With the caveat that I may be an ignorant male or something, I find (unlike the rest of the article) the problem list credited to Jean T. Anderson of "the most significant barriers to female free/open source software participation" is disturbing. Most of it seems like it's stuff that makes everyone (male or female) uncomfortable, and it's not particularly endemic to IT, and it's also largely stuff that all people of all genders need to get over to be effective in a work environment. I don't mean to say there's not a real phenomenon that makes things problematic for women, I just suspect that there must be some other undercurrent that the list doesn't capture, because frankly, most women that I know can overcome those things just as well as most men that I know can, and the way I read the list, it's actually demeaning and disempowering toward women in that it implies that they somehow deserve or require some special treatment to overcome some sort of intrinsic disability.

But hey, maybe the list was taken out of context, or maybe I'm a sexist pig... although in my defense for the latter, I offer a SIGGRAPH horror story:

A young, female undergrad looking for a job after she finishes her BS or MS or something goes to a major animation house's booth, and this dialog ensues:

STUDENT: I'd like to drop off a resume with you.
BOOTH WEENIE: sorry, we're not hiring artists right now.
STUDENT (annoyed): I'm not an artist, I'm looking for a programming position
WEENIE (incredulous): but... you're a girl!

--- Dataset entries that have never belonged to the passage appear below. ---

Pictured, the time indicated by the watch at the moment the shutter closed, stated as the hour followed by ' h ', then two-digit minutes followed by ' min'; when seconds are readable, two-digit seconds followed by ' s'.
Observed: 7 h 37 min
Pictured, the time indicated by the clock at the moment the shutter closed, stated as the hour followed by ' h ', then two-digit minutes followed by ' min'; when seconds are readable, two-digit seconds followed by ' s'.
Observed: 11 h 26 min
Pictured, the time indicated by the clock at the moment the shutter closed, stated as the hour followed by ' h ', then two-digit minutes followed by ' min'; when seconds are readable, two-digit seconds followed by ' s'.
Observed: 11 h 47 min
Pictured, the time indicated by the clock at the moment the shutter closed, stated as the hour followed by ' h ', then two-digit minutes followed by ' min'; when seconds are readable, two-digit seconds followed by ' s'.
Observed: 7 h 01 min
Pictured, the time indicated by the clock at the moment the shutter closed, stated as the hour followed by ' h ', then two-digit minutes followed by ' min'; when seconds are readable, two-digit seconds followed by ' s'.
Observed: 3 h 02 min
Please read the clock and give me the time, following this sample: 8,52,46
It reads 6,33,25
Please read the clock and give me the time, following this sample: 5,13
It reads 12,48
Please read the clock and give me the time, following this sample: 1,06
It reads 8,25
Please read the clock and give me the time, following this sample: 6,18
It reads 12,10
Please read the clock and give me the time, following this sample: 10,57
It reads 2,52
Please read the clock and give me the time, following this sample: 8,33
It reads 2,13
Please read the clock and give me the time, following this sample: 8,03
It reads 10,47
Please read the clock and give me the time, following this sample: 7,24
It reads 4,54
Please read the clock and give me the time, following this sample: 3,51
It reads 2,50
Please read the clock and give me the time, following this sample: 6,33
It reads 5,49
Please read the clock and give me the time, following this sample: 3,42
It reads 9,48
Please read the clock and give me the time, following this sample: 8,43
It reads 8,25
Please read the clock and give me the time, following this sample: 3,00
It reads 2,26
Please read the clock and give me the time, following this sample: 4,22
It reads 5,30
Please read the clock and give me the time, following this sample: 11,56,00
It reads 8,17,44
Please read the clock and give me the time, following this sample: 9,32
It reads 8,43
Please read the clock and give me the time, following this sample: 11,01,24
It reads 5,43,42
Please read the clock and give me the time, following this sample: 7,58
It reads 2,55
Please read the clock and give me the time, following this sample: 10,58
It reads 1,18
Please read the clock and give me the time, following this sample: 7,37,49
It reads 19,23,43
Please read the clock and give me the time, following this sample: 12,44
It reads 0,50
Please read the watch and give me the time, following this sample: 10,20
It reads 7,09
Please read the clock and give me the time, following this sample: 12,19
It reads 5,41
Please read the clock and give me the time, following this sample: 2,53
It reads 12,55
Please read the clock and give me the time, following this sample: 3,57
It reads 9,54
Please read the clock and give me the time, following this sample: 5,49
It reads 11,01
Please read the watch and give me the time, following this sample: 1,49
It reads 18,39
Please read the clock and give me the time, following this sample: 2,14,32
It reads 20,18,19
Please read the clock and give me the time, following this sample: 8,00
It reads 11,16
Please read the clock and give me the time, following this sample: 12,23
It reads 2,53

apparently, at this point the shit hit the fan, and things worked out at least to the level where there was a formal apology made from some upper management person, but the fact that WEENIE exists at all and was allowed to represent the company at a trade show is pretty strong evidence that there is a serious problem. But if making a bullet list, I'd rank that more as "people with influence in the hiring process at major companies actually believe that a penis is required to write software" than any "women are afraid they might get flamed or look stupid" sort of category.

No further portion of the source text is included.